We investigated the role played by catecholamine-dependent pathways in modulating the ability of centrally administered corticotropin releasing factor (CRF) to activate sympatho-adrenomedullay outflow, using urethane-anesthetized rats. The CRF (1.5 nmol/animal, i.c.v.)-induced elevations of both plasma noradrenaline and adrenaline were attenuated by phentolamine (a non-selective α adrenoceptor antagonist) [125 and 250 µg (0.33 and 0.66 µmol)/animal], Heat (a selective α1 adrenoceptor antagonist) [10 and 30 µg (30 and 90 nmol)/animal, i.c.v.] and clonidine (a selective α2 adrenoceptor agonist) [100 µg (0.375 µmol)/animal, i.c.v.]. On the other hand, the CRF (1.5 nmol/animal, i.c.v.)-induced elevation of both catecholamines was not influenced by RS 79948 (a selective α2 adrenoceptor antagonist) [10 and 30 µg (7.2 and 72 nmol)/animal, i.c.v.]. Furthermore, the CRF (1.5 nmol/animal, i.c.v.)-induced elevation of noradrenaline was attenuated by sotalol (a non-selective β adrenoceptor antagonist) [125 and 250 µg (0.4 and 0.8 µmol)/animal, i.c.v.], while that of adrenaline was not influenced by sotalol.
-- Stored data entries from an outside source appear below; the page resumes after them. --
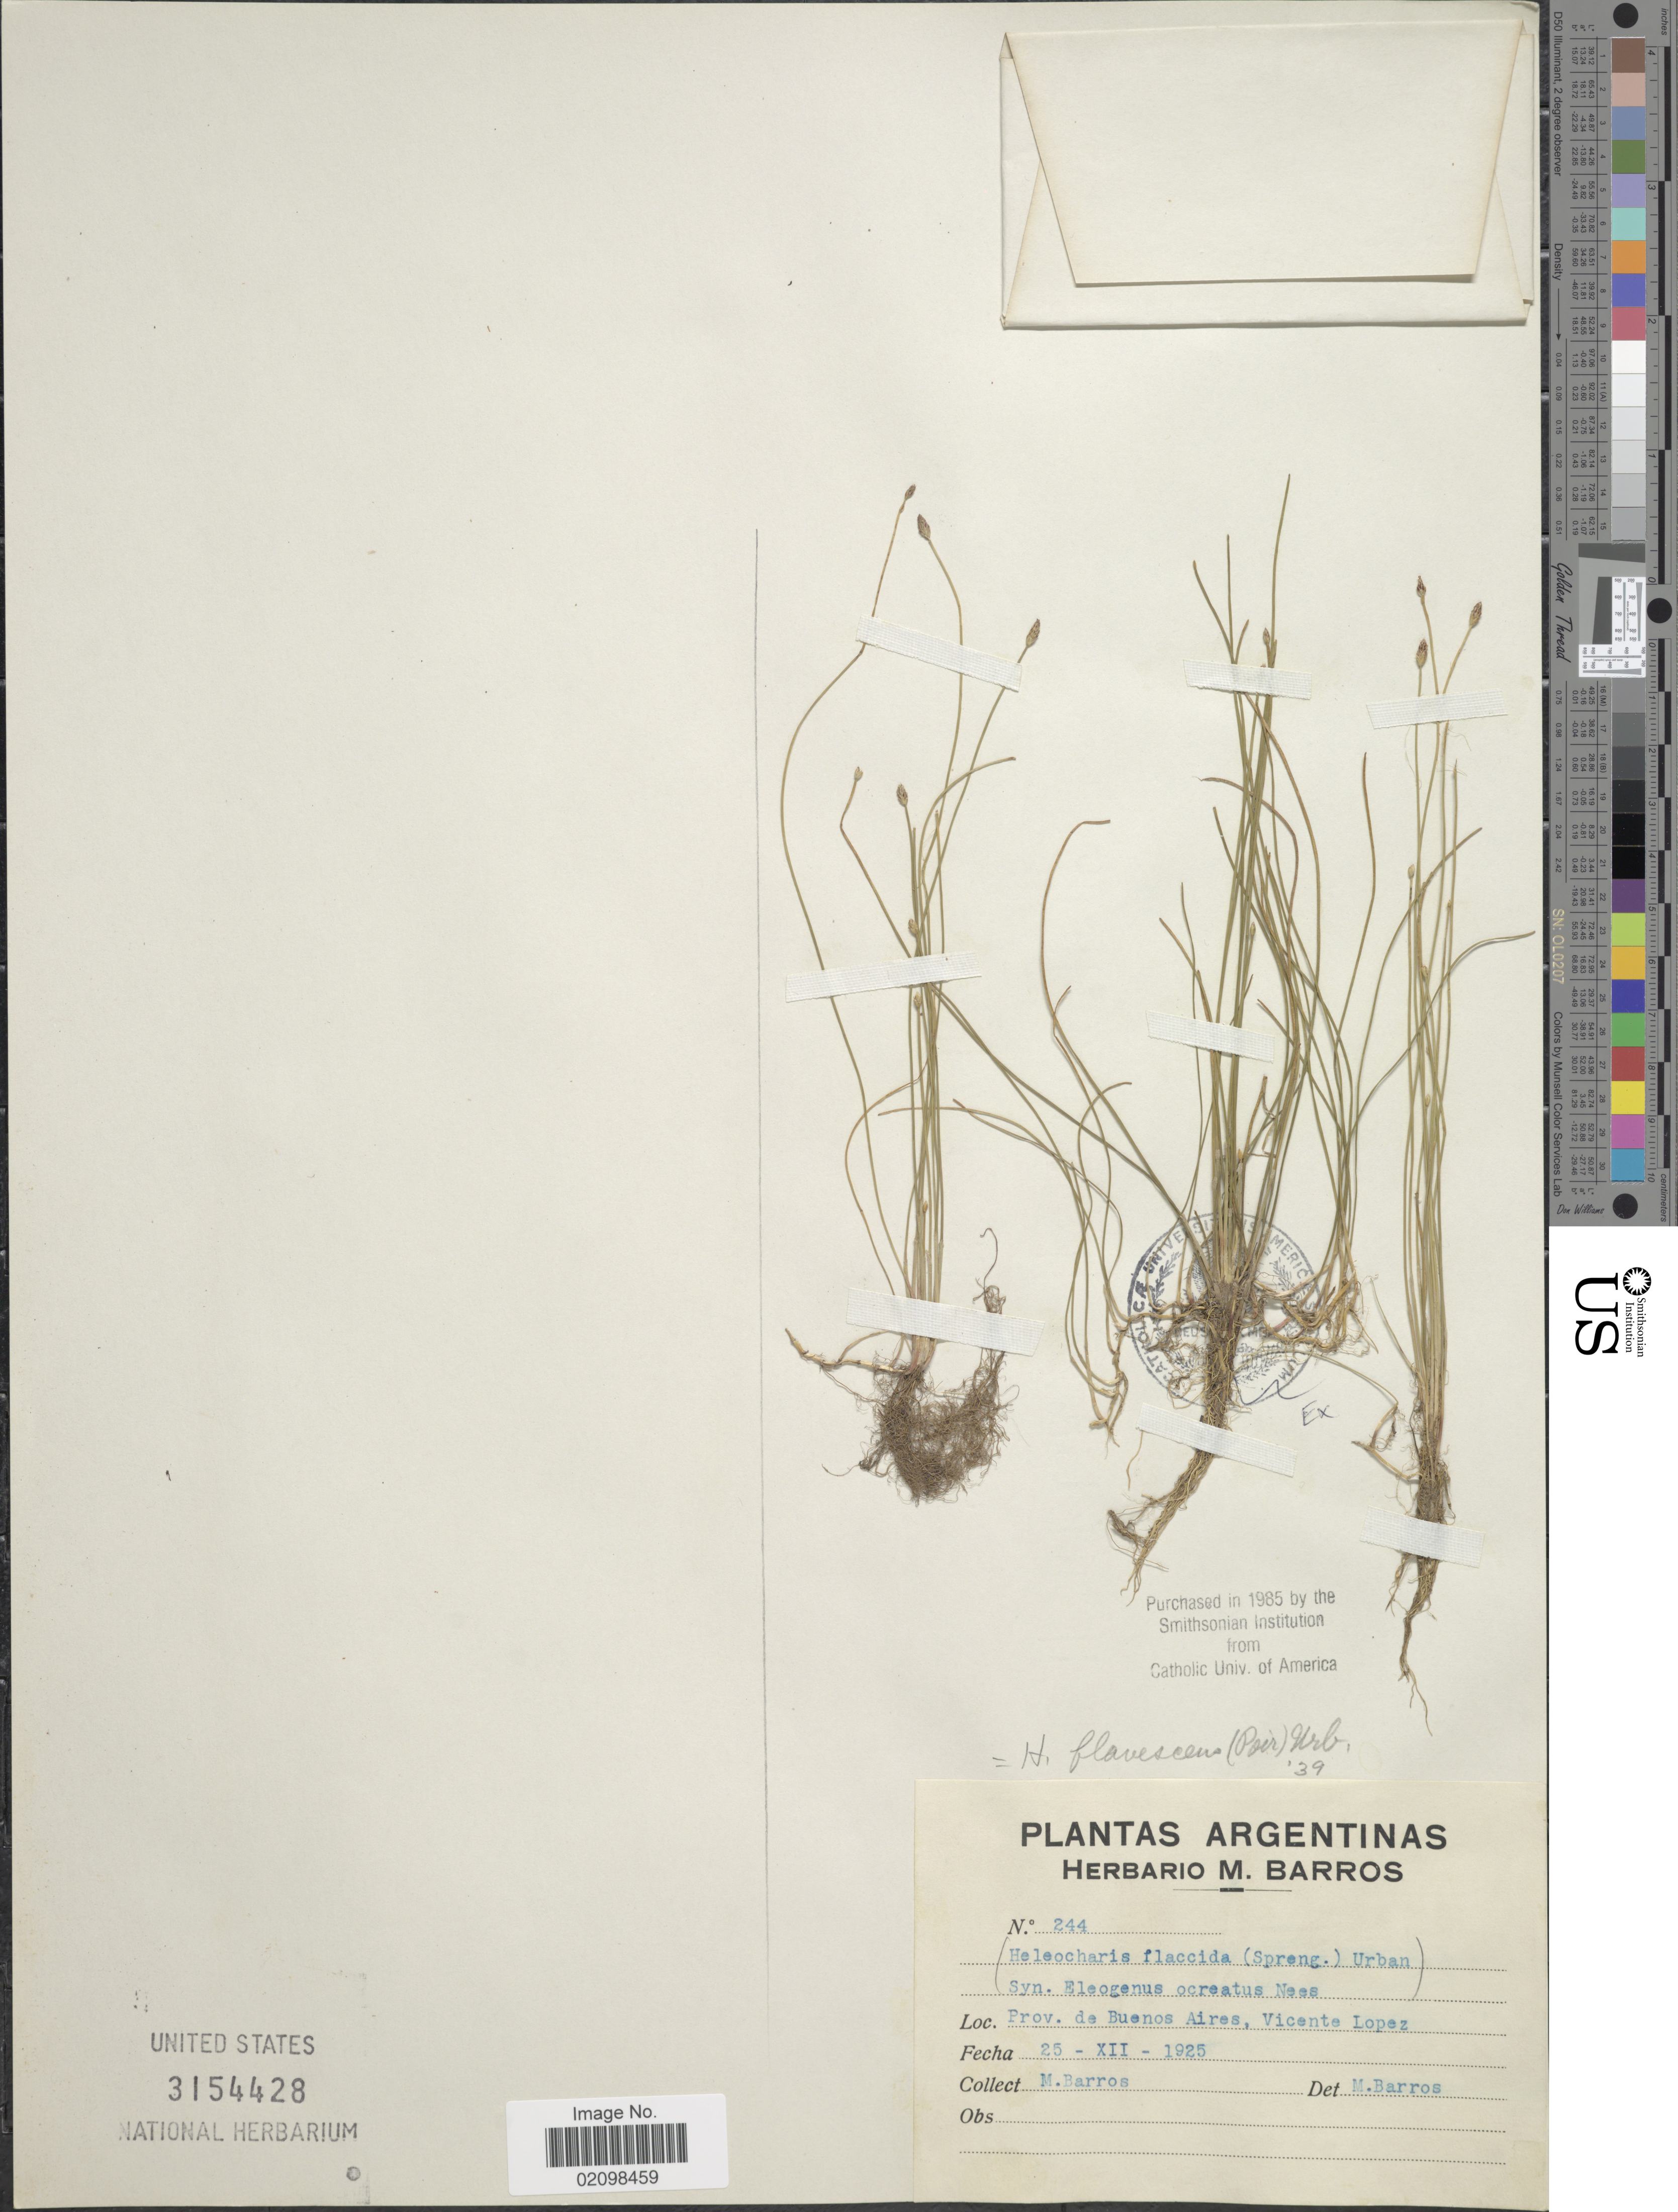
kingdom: Plantae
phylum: Tracheophyta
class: Liliopsida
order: Poales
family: Cyperaceae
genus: Eleocharis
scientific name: Eleocharis flavescens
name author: (Poir.) Urb.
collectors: M. Barros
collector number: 244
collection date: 1925-12-25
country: Argentina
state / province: Buenos Aires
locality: Vicente Lopez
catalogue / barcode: US 3154428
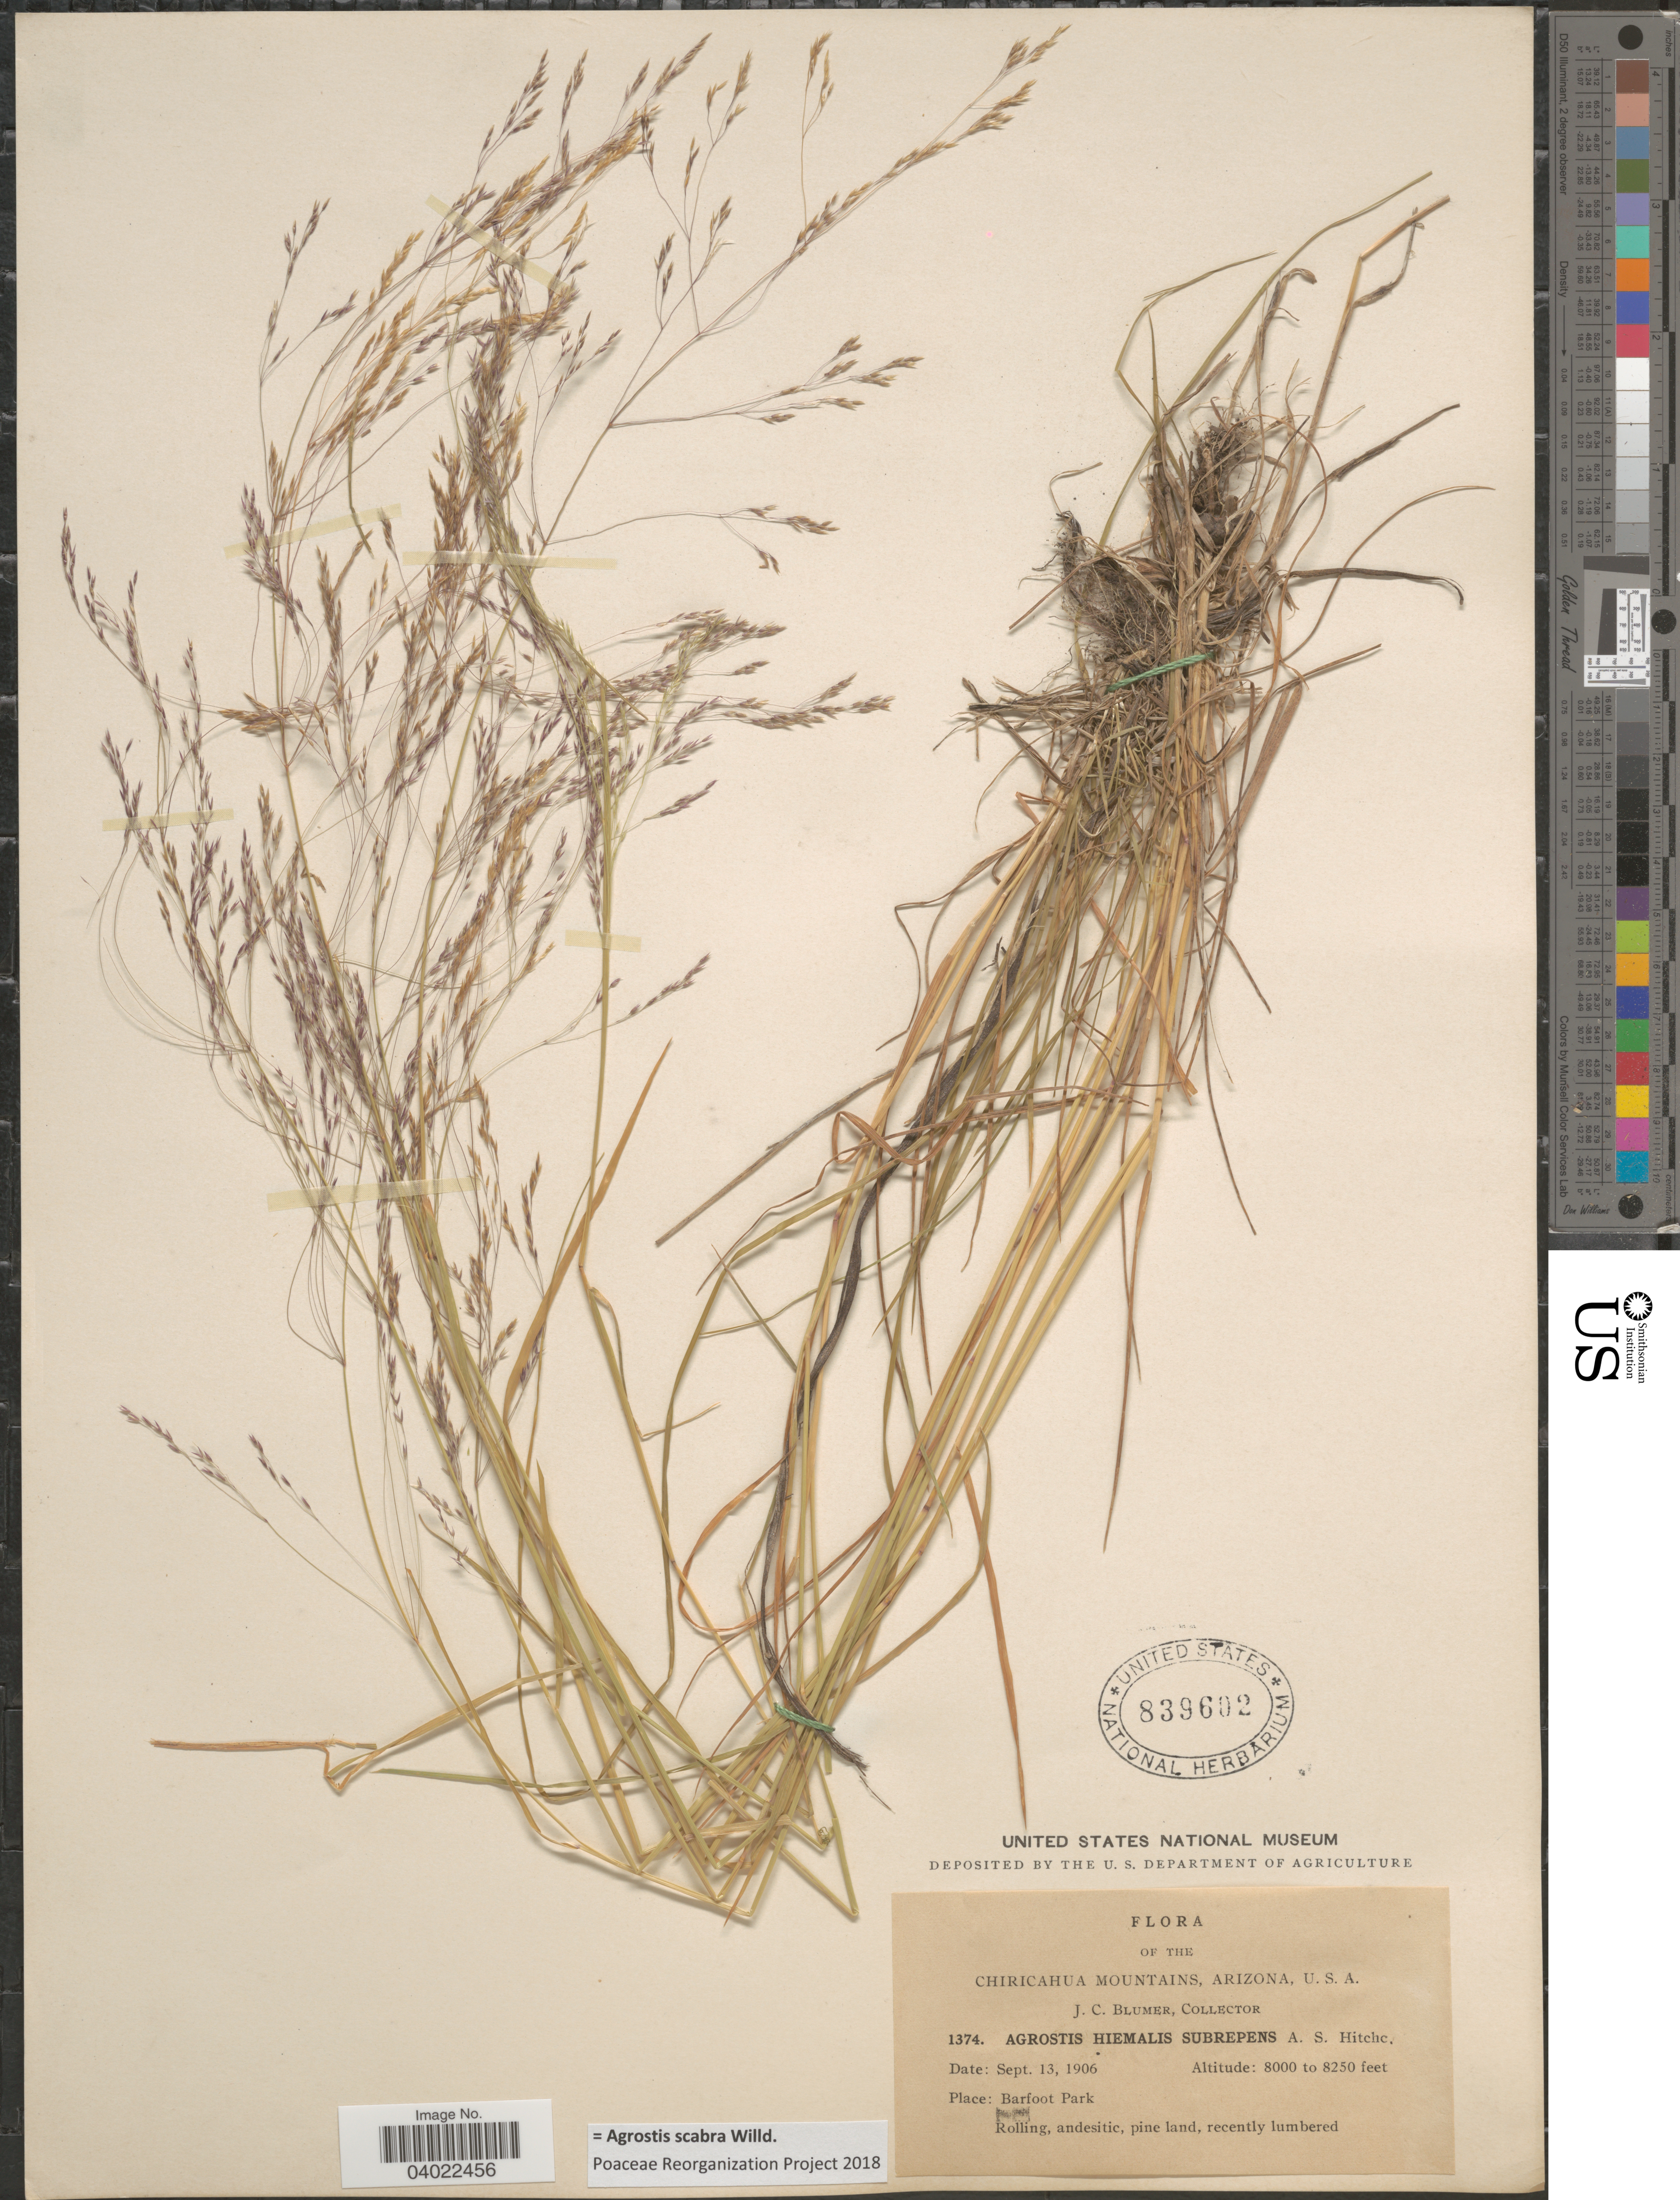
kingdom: Plantae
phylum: Tracheophyta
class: Liliopsida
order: Poales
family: Poaceae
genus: Agrostis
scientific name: Agrostis scabra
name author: Willd.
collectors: J. C. Blumer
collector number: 1374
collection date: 1906-09-13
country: United States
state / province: Arizona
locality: Chiricahua Mountains. Barfoor Park.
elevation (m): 2438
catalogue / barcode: US 839602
These results suggest that centrally administered CRF-induced elevation of plasma noradrenaline is mediated by an activation of α1 and β adrenoceptors in the brain, and that of plasma adrenaline is mediated by an activation of α1 adrenoceptors in the brain. Furthermore, central α2 adrenoceptors are involved in modulating the CRF-induced elevation of both plasma catecholamines.